_Work request_:
Rename "Reparación" as "Arreglo" in the lines of the items starting with the line with "Najnowsze informacje" and going on through the line with "Garantía 12 meses", and give those lines again with all else unchanged. Leave the pictures out of your answer.

-- Exercise data follows --

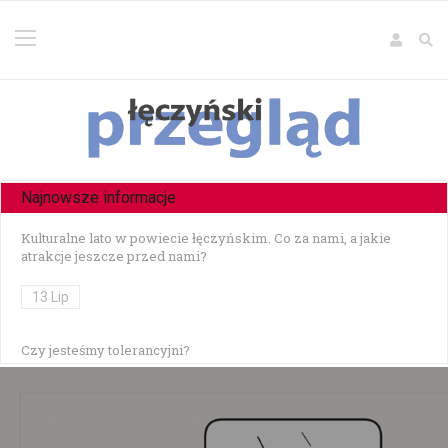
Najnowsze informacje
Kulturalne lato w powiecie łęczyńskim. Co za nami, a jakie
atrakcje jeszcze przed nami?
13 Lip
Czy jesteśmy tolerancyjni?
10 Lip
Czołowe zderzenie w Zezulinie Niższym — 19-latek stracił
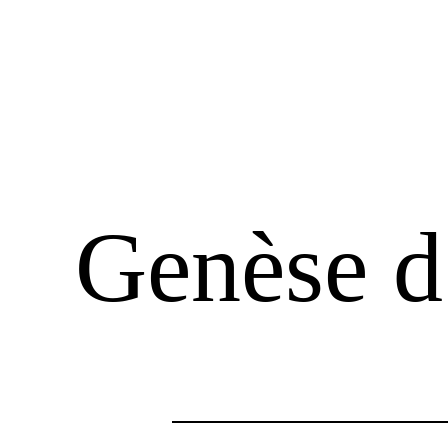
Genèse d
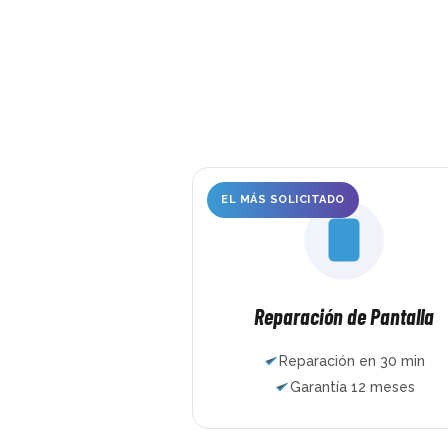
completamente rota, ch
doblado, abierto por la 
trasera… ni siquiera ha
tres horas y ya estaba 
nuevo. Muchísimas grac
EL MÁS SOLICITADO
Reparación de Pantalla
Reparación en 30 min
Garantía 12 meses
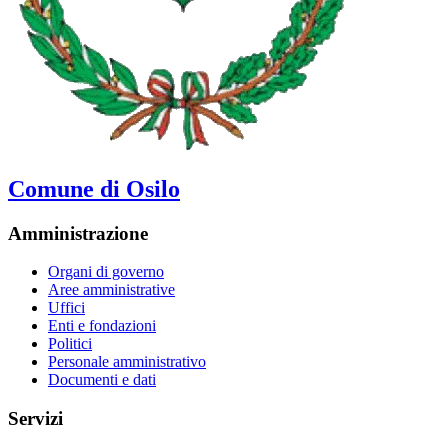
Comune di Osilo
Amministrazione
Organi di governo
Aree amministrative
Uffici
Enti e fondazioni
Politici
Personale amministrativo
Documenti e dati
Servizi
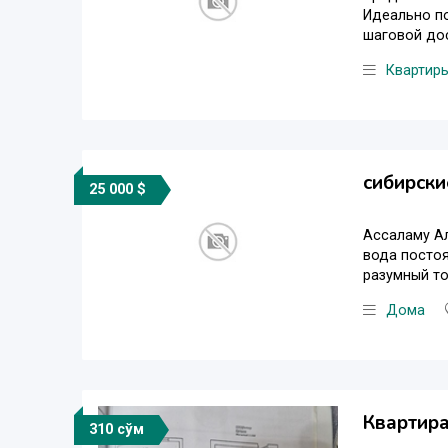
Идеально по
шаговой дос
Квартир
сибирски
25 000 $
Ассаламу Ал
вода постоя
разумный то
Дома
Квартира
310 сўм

-- Exercise data concluded --
-- Exercise data follows --

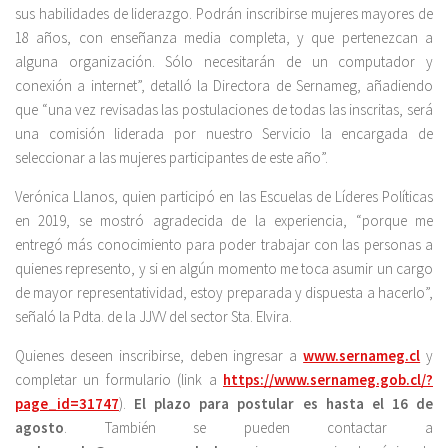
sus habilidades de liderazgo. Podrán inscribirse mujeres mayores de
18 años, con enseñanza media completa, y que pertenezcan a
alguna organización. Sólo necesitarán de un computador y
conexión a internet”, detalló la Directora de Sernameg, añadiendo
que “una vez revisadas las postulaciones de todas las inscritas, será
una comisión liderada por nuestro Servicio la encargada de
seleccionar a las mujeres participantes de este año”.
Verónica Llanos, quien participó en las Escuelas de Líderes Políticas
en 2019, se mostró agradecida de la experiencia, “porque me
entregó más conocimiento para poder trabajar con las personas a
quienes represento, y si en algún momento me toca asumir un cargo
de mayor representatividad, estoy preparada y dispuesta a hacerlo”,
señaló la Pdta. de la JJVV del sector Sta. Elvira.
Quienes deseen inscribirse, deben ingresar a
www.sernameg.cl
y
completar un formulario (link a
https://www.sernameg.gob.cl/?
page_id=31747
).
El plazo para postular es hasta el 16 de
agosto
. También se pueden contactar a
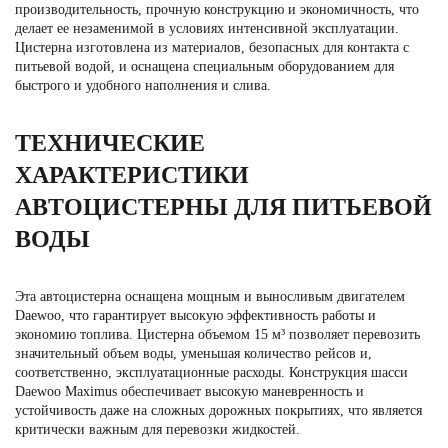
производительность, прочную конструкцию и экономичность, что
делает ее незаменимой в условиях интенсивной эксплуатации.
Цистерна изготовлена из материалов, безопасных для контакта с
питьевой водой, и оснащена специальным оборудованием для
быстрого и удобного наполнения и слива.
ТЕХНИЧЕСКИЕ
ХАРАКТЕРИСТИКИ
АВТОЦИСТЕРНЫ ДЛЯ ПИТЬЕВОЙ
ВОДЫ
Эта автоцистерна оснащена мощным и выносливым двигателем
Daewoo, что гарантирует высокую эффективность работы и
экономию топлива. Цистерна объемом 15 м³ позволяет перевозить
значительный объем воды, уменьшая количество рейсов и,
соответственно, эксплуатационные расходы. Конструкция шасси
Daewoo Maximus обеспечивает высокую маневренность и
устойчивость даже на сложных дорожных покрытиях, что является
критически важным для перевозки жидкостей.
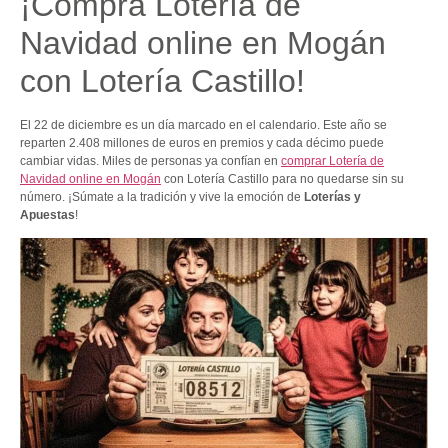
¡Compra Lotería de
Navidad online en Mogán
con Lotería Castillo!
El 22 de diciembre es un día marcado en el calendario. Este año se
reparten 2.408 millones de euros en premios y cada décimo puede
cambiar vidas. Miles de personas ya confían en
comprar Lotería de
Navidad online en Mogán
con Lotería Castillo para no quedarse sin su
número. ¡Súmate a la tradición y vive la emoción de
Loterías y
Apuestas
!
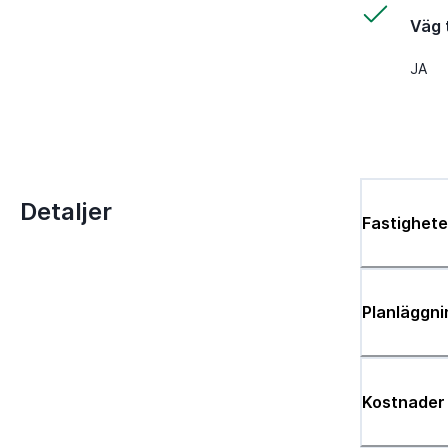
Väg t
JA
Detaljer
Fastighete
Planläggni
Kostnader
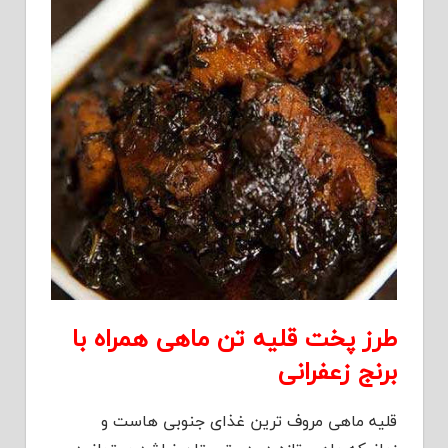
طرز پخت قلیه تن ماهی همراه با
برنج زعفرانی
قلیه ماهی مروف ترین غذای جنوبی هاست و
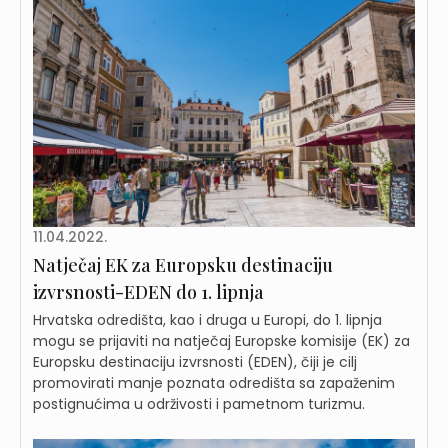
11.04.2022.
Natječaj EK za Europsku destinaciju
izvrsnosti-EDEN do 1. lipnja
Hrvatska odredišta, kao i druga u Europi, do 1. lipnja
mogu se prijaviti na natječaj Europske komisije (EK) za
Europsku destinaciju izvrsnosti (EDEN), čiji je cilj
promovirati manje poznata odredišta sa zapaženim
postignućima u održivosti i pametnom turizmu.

-- Exercise data concluded --

_Task solution_:
Najnowsze informacje
Kulturalne lato w powiecie łęczyńskim. Co za nami, a jakie
atrakcje jeszcze przed nami?
13 Lip
Czy jesteśmy tolerancyjni?
10 Lip
Czołowe zderzenie w Zezulinie Niższym — 19-latek stracił
Genèse d
completamente rota, ch
doblado, abierto por la 
trasera… ni siquiera ha
tres horas y ya estaba 
nuevo. Muchísimas grac
EL MÁS SOLICITADO
Arreglo de Pantalla
Arreglo en 30 min
Garantía 12 meses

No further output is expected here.